ヒューストンを拠点とするVethan Law Firmの社長兼CEOであるチャールズ・ベサン氏は、「雇用主は、インタビューの質問と手順に関する州法と連邦法の内容をよく理解しておくことが賢明です。」と注意を促しています。「タブーな話題は、直接的な法律違反には問われなくても、会話を違法な領域に導く可能性があり、結果的に、雇用主を悪い社会的立場に置く可能性もあります。」と同氏は続けます。タブーな話題の例には、アルコール消費量、交際歴、高校卒業の日付なども含まれます。
人事をトラブルに巻き込みがちな
面接質問とは?
Brightmine HR & Compliance Centreの法務編集者であり、採用や雇用のトピックを専門とするデビッド・ワイゼンフェルド氏と、前出のベサン氏によると、一般的に質問されがちで、問題となりえる質問として以下を挙げています。

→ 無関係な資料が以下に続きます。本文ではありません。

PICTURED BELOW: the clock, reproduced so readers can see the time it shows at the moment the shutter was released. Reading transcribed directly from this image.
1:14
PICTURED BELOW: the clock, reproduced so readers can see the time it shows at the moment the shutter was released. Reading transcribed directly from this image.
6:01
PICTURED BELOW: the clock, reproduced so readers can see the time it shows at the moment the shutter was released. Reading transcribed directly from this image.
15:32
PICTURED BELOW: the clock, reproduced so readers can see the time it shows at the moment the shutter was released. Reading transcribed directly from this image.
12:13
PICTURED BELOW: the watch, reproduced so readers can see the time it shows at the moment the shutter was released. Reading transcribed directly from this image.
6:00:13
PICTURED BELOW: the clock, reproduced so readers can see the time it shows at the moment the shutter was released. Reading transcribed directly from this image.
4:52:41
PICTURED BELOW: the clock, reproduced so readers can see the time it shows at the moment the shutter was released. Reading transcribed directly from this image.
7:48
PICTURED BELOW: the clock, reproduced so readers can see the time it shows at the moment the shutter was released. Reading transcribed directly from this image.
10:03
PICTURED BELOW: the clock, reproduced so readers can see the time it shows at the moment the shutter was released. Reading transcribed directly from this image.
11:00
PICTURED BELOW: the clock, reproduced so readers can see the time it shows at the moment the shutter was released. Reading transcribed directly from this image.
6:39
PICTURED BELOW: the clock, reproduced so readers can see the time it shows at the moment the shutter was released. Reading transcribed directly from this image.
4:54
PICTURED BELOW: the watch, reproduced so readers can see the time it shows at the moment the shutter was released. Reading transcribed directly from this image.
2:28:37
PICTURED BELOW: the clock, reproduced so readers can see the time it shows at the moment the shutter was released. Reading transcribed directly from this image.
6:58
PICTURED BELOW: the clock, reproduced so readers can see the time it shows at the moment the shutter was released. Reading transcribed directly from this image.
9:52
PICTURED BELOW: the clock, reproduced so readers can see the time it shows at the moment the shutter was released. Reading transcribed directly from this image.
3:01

「弊社は、事業が非常に忙しくなることを見越して、現在採用中です。今後1年間、フルタイムで働く能力を妨げる可能性がある計画はありますか?」
「結婚はしていますか?近いうちに家族を作る予定はありますか?」
「あなたの名前はとてもエキゾチックですね。元々どちらの出身ですか?」
「この仕事では20ポンド以上の重いものを持ち上げることが必要です。以前に、それができなくなるような健康に係わる問題はありましたか?」
「昨年、病気休暇や長期の医療休暇を取りましたか?」
「お子さんはいますか?どのような保育の手配をしていますか?」
「大学を卒業したのはいつですか?」
安全で合法的な求人面接のための
ベストプラクティス
一方で、求職者を緊張させる可能性があるものの、許容される質問もあります。これらは、求職者がその仕事の要件を満たせるかどうかを掘り下げる目的のもので、以下のようなものです。
「この仕事の出勤要件を満たすことができますか?」
「どこに住んでいますか?」(雇用主は、応募者の通勤時間が過度に長い場合、正当な懸念を持つことができます)
「適切な配慮の有無にかかわらず、仕事を遂行できますか?」
結論として、求職者にインタビューする際、雇用主が念頭に置かなければいけないのは、インタビュー対象の仕事に焦点を当て、候補者がその仕事に必要な基準を満たしているかどうかを判断することです。その枠を超えた質問をするのは望ましくなく、もしした場合には、訴訟に発展しうる領域に踏み込む可能性もあることを十分に認知しましょう。